Consigne. Restituez à l'identique le passage de l'avis de lecture compris entre « Pour voir si..., j'ai » et « par le style. », bornes incluses.

Texte fourni.
Pour voir si..., j'ai complété par la lecture d'un livre
très antérieur, Feu le monde bourgeois : agréable
à lire celui-ci, plus classique et riche de l'histoire politique
concrète du pays, mais peut-être y manque-t-il aussi le souffle
ou l'étincelle qui me donneraient envie de continuer avec elle,
Nadine G.
Katell
L'histoire aurait eu tout pour me plaire. Même si les débuts
sont assez convenus, le fait que l'héroïne parte dans ce pays
(qui a deviné lequel ? j'avoue ma paresse à essayer
de creuser pour trouver) constituait un joli tournant narratif. Hélas !
J'ai été profondément rebutée par le style.
Je n'arrive pas à rentrer dans ces tournures de phrases hachées,
heurtées... Parfois, je ne savais même plus de quoi il était
sujet. Et aussi, surtout, cette manière d'effleurer les choses,
les êtres... Sans consistance, on devine à peine qui ils
sont vraiment. D'ailleurs, l'auteur en fait l'aveu après le premier
tiers du livre, en écrivant qu'elle avait à peine décrit
son héroïne qui se révèle fadasse...
Enfin et surtout, ce pourquoi je ne rentre pas dans cette histoire, c'est
le statut de cet homme, de leur amour. Le titre est révélateur :
un AMANT de fortune... (en anglais, The Pickup mais je ne manie
pas la langue de Shakespeare pour comprendre la subtilité de la
traduction). Bref, pour moi, qui ai mes petites cases bien confortables
pour comprendre le monde, un amant n'est pas un compagnon, ni même
un mari (un compagnon ou un mari peuvent cependant être des amants
bien sûr...). Je n'ai absolument pas saisi de quel ordre était
leur attachement : amour ? Je me pose la question car rien dans
la narration n'indique une connivence, une complicité, un attachement
profond, mis à part qu'ils font bien l'amour ensemble (et en plus,
y a même pas d'érotisme, ni de sexe). Alors, là d'accord,
c'est un amant. Mais est-ce que pour un amant on part, on lâche
tout pour aller se plonger dans une culture différente ? Même
quand on est une enfant gâtée de l'Occident ? Enfin,
les pages dans cette famille, qui auraient pu être admirables (je
pense à ma propre expérience très brève de
vie commune dans une famille marocaine très modeste), sont complètement
ratées. Les scènes sont convenues, le choc des cultures
esquissé. Seules l'acceptation et l'ouverture de cette famille
face à cette étrangère m'ont paru assez intéressantes.

Matériau source.

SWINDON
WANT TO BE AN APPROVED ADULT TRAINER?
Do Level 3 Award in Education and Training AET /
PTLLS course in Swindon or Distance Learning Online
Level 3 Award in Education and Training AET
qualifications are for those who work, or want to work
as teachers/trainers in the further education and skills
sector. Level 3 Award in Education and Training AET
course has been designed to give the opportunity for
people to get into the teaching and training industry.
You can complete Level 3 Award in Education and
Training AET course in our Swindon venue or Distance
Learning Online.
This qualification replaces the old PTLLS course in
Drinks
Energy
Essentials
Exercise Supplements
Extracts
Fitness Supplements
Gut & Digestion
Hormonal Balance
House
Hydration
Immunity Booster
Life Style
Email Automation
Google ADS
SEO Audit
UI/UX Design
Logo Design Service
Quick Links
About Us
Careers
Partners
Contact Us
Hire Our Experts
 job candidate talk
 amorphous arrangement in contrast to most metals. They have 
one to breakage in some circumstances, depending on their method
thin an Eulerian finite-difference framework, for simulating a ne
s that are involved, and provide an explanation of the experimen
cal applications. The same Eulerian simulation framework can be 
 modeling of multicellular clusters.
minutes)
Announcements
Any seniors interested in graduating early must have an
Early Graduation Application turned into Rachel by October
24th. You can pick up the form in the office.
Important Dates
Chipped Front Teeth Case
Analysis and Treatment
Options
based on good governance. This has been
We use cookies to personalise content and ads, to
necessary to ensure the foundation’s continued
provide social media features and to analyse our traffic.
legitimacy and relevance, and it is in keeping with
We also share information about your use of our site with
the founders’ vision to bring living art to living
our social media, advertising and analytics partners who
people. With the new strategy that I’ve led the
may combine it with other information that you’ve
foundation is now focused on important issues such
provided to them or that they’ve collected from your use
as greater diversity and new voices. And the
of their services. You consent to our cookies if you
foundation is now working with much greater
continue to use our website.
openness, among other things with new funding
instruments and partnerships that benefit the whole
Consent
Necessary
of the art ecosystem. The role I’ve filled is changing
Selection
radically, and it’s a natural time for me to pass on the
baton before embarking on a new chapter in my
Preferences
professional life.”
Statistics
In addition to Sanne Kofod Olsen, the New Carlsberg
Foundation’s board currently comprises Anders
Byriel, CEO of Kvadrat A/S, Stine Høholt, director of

Résultat obtenu.
Pour voir si..., j'ai complété par la lecture d'un livre
très antérieur, Feu le monde bourgeois : agréable
à lire celui-ci, plus classique et riche de l'histoire politique
concrète du pays, mais peut-être y manque-t-il aussi le souffle
ou l'étincelle qui me donneraient envie de continuer avec elle,
Nadine G.
Katell
L'histoire aurait eu tout pour me plaire. Même si les débuts
sont assez convenus, le fait que l'héroïne parte dans ce pays
(qui a deviné lequel ? j'avoue ma paresse à essayer
de creuser pour trouver) constituait un joli tournant narratif. Hélas !
J'ai été profondément rebutée par le style.